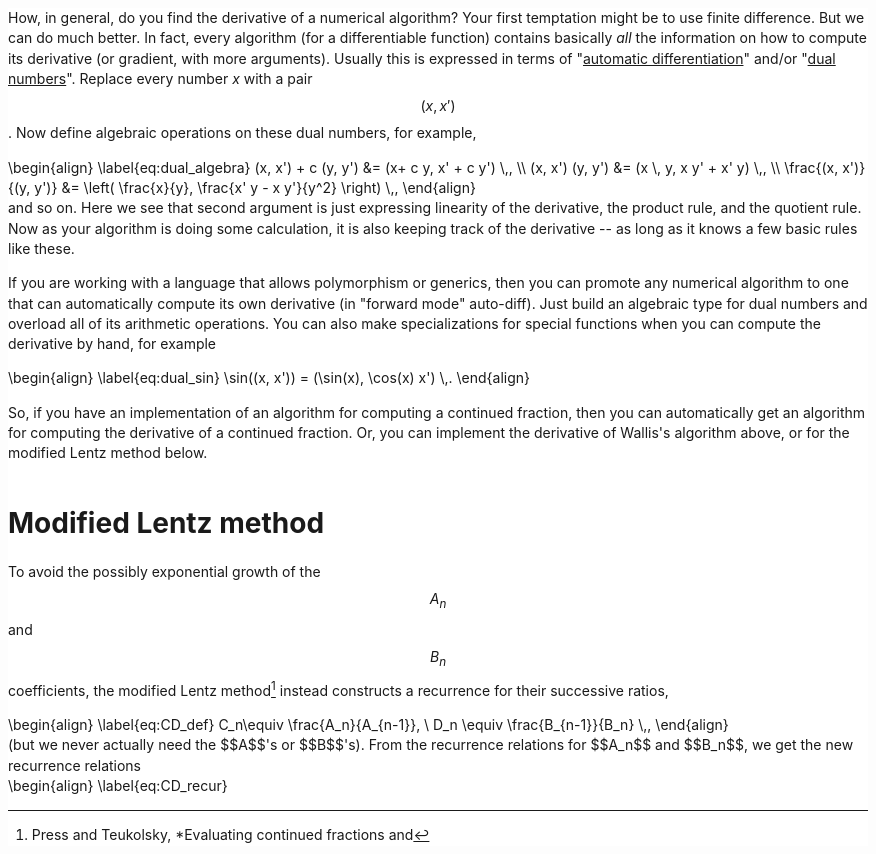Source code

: How, in general, do you find the derivative of a numerical algorithm?
Your first temptation might be to use finite difference.  But we can
do much better.  In fact, every algorithm (for a differentiable
function) contains basically *all* the information on how to compute
its derivative (or gradient, with more arguments).  Usually this is
expressed in terms of "[automatic
differentiation](https://en.wikipedia.org/wiki/Automatic_differentiation)"
and/or "[dual numbers](https://en.wikipedia.org/wiki/Dual_number)".
Replace every number *x* with a pair $$(x, x')$$.  Now define
algebraic operations on these dual numbers, for example,
<div>
\begin{align}
\label{eq:dual_algebra}
(x, x') + c (y, y') &= (x+ c y, x' + c y') \,, \\
(x, x') (y, y') &= (x \, y, x y' + x' y) \,, \\
\frac{(x, x')}{(y, y')} &= \left( \frac{x}{y}, \frac{x' y - x y'}{y^2}
\right) \,,
\end{align}
</div>
and so on.  Here we see that second argument is just expressing
linearity of the derivative, the product rule, and the quotient rule.
Now as your algorithm is doing some calculation, it is also keeping
track of the derivative -- as long as it knows a few basic rules like
these.

If you are working with a language that allows polymorphism or
generics, then you can promote any numerical algorithm to one that can
automatically compute its own derivative (in "forward mode"
auto-diff).  Just build an algebraic type for dual numbers and
overload all of its arithmetic operations.  You can also make
specializations for special functions when you can compute the
derivative by hand, for example
<div>
\begin{align}
\label{eq:dual_sin}
\sin((x, x')) = (\sin(x), \cos(x) x')
\,.
\end{align}
</div>

So, if you have an implementation of an algorithm for computing a
continued fraction, then you can automatically get an algorithm for
computing the derivative of a continued fraction.  Or, you can
implement the derivative of Wallis's algorithm above, or for the
modified Lentz method below.

# Modified Lentz method

To avoid the possibly exponential growth of the $$A_n$$ and $$B_n$$
coefficients, the modified Lentz method[^4] instead constructs a
recurrence for their successive ratios,
<div>
\begin{align}
\label{eq:CD_def}
C_n\equiv \frac{A_n}{A_{n-1}}, \ D_n \equiv \frac{B_{n-1}}{B_n}
\,,
\end{align}
</div>
(but we never actually need the $$A$$'s or $$B$$'s). From the
recurrence relations for $$A_n$$ and $$B_n$$, we get the new
recurrence relations
<div>
\begin{align}
\label{eq:CD_recur}

[^1]: Hall, *Analytic theory of continued fractions*, (1948), Chelsea
[^2]: Cuyt *et al.*, *Handbook for continued fractions for special
[^3]: Blanch, *Numerical Evaluation of Continued Fractions*, [SIAM
[^4]: Press and Teukolsky, *Evaluating continued fractions and
[^5]: Press *et al.*, [Numerical Recipes](http://numerical.recipes/),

--- Your task ---
Present each nonblank line of the material above as a Markdown table with two columns, Index for the row number and Content for the line. Leave the pictures out.

--- Expected output ---
| Index | Content |
|---|---|
| 1 | Source code |
| 2 | : How, in general, do you find the derivative of a numerical algorithm? |
| 3 | Your first temptation might be to use finite difference.  But we can |
| 4 | do much better.  In fact, every algorithm (for a differentiable |
| 5 | function) contains basically *all* the information on how to compute |
| 6 | its derivative (or gradient, with more arguments).  Usually this is |
| 7 | expressed in terms of "[automatic |
| 8 | differentiation](https://en.wikipedia.org/wiki/Automatic_differentiation)" |
| 9 | and/or "[dual numbers](https://en.wikipedia.org/wiki/Dual_number)". |
| 10 | Replace every number *x* with a pair $$(x, x')$$.  Now define |
| 11 | algebraic operations on these dual numbers, for example, |
| 12 | <div> |
| 13 | \begin{align} |
| 14 | \label{eq:dual_algebra} |
| 15 | (x, x') + c (y, y') &= (x+ c y, x' + c y') \,, \\ |
| 16 | (x, x') (y, y') &= (x \, y, x y' + x' y) \,, \\ |
| 17 | \frac{(x, x')}{(y, y')} &= \left( \frac{x}{y}, \frac{x' y - x y'}{y^2} |
| 18 | \right) \,, |
| 19 | \end{align} |
| 20 | </div> |
| 21 | and so on.  Here we see that second argument is just expressing |
| 22 | linearity of the derivative, the product rule, and the quotient rule. |
| 23 | Now as your algorithm is doing some calculation, it is also keeping |
| 24 | track of the derivative -- as long as it knows a few basic rules like |
| 25 | these. |
| 26 | If you are working with a language that allows polymorphism or |
| 27 | generics, then you can promote any numerical algorithm to one that can |
| 28 | automatically compute its own derivative (in "forward mode" |
| 29 | auto-diff).  Just build an algebraic type for dual numbers and |
| 30 | overload all of its arithmetic operations.  You can also make |
| 31 | specializations for special functions when you can compute the |
| 32 | derivative by hand, for example |
| 33 | <div> |
| 34 | \begin{align} |
| 35 | \label{eq:dual_sin} |
| 36 | \sin((x, x')) = (\sin(x), \cos(x) x') |
| 37 | \,. |
| 38 | \end{align} |
| 39 | </div> |
| 40 | So, if you have an implementation of an algorithm for computing a |
| 41 | continued fraction, then you can automatically get an algorithm for |
| 42 | computing the derivative of a continued fraction.  Or, you can |
| 43 | implement the derivative of Wallis's algorithm above, or for the |
| 44 | modified Lentz method below. |
| 45 | # Modified Lentz method |
| 46 | To avoid the possibly exponential growth of the $$A_n$$ and $$B_n$$ |
| 47 | coefficients, the modified Lentz method[^4] instead constructs a |
| 48 | recurrence for their successive ratios, |
| 49 | <div> |
| 50 | \begin{align} |
| 51 | \label{eq:CD_def} |
| 52 | C_n\equiv \frac{A_n}{A_{n-1}}, \ D_n \equiv \frac{B_{n-1}}{B_n} |
| 53 | \,, |
| 54 | \end{align} |
| 55 | </div> |
| 56 | (but we never actually need the $$A$$'s or $$B$$'s). From the |
| 57 | recurrence relations for $$A_n$$ and $$B_n$$, we get the new |
| 58 | recurrence relations |
| 59 | <div> |
| 60 | \begin{align} |
| 61 | \label{eq:CD_recur} |
| 62 | [^1]: Hall, *Analytic theory of continued fractions*, (1948), Chelsea |
| 63 | [^2]: Cuyt *et al.*, *Handbook for continued fractions for special |
| 64 | [^3]: Blanch, *Numerical Evaluation of Continued Fractions*, [SIAM |
| 65 | [^4]: Press and Teukolsky, *Evaluating continued fractions and |
| 66 | [^5]: Press *et al.*, [Numerical Recipes](http://numerical.recipes/), |